There's a related boundary worth naming, since it tells you whether an agency is being straight with you. A marketing agency manages and runs campaigns. The video and photo production behind those campaigns, and physical studio space, are separate disciplines. In the SkyLight group that production sits in-house (across slmedia and slstudio), which is why we can keep bilingual creative consistent end to end — but a marketing agency that claims to do everything itself, with no real production capability, is overstating its reach.

Next step: ask for an Arabic creative sample from real client work, not a translated mock-up. See how we handle multi-language social campaigns.

A quick scoring frame

You don't need a spreadsheet. After the calls, look at the pattern of answers across all nine questions.

If the agency consistently… It's a…
Names specific Dubai clients and measurable results Strong signal
Separates fee from spend without being pushed Strong signal
Names the person running your account Strong signal
Has a real answer on AI search / GEO Strong signal — most won't
Speaks in adjectives and avoids specifics Red flag
Guarantees rankings or ROAS up front Red flag
Won't show its own marketing Red flag

Three or more red flags and you keep looking. The right agency answers nine direct questions with nine direct answers.

FAQ

How much should a digital marketing agency cost in Dubai? For orientation: SEO commonly runs AED 3,000–15,000/month, paid-media management AED 3,000–10,000/month or 10–25% of ad spend, and social media AED 3,000–15,000/month. By stage, small businesses typically invest AED 5,000–15,000/month total, mid-market AED 20,000–50,000, and enterprise AED 100,000+. Remember the management fee is separate from your ad spend.

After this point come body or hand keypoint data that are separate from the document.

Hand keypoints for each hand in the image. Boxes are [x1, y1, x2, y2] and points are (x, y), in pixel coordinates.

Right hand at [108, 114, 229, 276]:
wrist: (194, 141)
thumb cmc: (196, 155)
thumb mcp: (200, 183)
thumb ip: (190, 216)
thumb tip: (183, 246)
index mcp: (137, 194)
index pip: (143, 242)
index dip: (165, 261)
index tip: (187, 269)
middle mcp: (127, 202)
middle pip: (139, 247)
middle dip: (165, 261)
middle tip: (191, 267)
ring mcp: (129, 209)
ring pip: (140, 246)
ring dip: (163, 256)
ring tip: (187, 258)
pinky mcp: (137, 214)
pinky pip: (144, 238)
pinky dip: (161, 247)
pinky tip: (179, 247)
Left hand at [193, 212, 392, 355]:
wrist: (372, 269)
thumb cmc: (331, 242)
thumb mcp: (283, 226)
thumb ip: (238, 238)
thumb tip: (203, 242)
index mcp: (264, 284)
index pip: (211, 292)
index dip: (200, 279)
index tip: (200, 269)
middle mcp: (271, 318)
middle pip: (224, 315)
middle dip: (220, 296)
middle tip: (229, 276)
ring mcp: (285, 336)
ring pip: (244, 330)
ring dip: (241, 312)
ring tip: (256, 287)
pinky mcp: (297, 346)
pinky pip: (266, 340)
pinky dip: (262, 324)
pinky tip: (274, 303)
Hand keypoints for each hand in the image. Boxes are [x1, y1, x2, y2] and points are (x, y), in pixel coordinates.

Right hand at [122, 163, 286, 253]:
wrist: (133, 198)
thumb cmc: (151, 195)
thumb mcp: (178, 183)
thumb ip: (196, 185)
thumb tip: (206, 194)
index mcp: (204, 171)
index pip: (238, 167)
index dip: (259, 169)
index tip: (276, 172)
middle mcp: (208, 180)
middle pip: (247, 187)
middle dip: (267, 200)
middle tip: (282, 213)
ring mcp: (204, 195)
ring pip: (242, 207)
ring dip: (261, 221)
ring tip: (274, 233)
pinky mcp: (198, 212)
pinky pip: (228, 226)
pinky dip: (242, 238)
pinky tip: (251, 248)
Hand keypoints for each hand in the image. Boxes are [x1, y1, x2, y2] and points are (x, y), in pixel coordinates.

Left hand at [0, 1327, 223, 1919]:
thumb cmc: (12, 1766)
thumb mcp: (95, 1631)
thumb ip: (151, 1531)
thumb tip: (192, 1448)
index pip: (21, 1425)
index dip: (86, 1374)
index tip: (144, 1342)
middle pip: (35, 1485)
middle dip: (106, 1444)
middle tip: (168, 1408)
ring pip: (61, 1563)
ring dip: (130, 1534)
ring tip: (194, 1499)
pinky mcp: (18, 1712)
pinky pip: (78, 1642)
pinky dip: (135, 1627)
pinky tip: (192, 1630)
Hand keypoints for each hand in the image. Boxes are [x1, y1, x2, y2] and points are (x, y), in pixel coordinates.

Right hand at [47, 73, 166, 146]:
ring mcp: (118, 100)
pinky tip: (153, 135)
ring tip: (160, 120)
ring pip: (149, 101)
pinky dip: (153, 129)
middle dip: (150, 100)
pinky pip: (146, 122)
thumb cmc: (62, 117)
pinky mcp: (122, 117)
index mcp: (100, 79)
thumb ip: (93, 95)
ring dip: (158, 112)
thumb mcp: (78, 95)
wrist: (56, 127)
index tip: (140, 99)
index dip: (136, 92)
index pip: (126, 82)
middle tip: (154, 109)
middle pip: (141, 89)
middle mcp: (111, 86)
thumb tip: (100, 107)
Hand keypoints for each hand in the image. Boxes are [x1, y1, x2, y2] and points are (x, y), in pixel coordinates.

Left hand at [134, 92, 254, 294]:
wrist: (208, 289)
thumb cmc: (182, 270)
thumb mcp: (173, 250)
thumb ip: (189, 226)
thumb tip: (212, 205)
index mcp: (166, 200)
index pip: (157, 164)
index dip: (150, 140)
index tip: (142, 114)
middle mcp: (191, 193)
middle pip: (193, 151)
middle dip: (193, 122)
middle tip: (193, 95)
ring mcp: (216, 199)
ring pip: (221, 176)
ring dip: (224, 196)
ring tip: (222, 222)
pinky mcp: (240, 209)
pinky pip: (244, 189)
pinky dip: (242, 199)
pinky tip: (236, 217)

What should I ask a marketing agency before hiring them? Ask the nine questions in this guide: results in your industry in Dubai; fee vs ad spend and exclusions; who runs your account daily; how they optimise for AI search and GEO; their plan when performance stalls; whether you can see their own marketing; their recommended budget with rationale; whether they guarantee results; and what changes for Arabic or bilingual campaigns. Judge them on how directly they answer.

How do I know if a marketing agency is good? Look at their own marketing first. If they sell SEO, see if they rank; if they sell social, look at their feed; if they sell web, look at their site. Then ask for case studies in your sector with measurable outcomes, not vanity metrics. Competent self-marketing plus measurable client work is the combination you want.

What's the difference between PPC and SEO management fees? PPC management is often charged as 10–25% of ad spend or a flat retainer (commonly AED 3,000–10,000/month), and it's separate from the budget that goes to the ad platform. SEO is usually a fixed monthly retainer (commonly AED 3,000–15,000/month) with no separate media spend, since you're paying for ongoing work rather than auction costs.

Why do agencies charge more for Arabic content? Because proper Arabic isn't a translation of your English ads — it's a separate creative track with its own cultural nuance, right-to-left design, and audience behaviour. Doing it properly is effectively a second content stream, so bilingual work commonly carries a 20–30% premium. An agency offering bilingual at no extra cost is usually machine-translating.

Do marketing agencies guarantee results in Dubai? No honest agency guarantees specific rankings or ROAS, because none controls Google's algorithm, Meta's auction, or your competitors. A serious agency commits to process and inputs — scope, reporting cadence, response times — and forecasts outcomes as evidence-based ranges. Treat any up-front guarantee of specific results as a warning sign.

How often should my marketing agency report to me? Expect a named account contact, dashboard access, and a regular review rhythm — usually monthly, sometimes biweekly for active paid-media accounts. If reporting is only quarterly, you'll learn about problems a quarter too late.

What happens if an agency isn't delivering results? A good agency has a diagnostic process for stalls: it isolates where in the funnel performance broke, distinguishes creative from audience from landing-page problems, and runs a test plan to fix it — refreshing creative, reallocating budget, repairing the conversion path. Be wary of any agency that "stays the course" without a clear plan to pivot.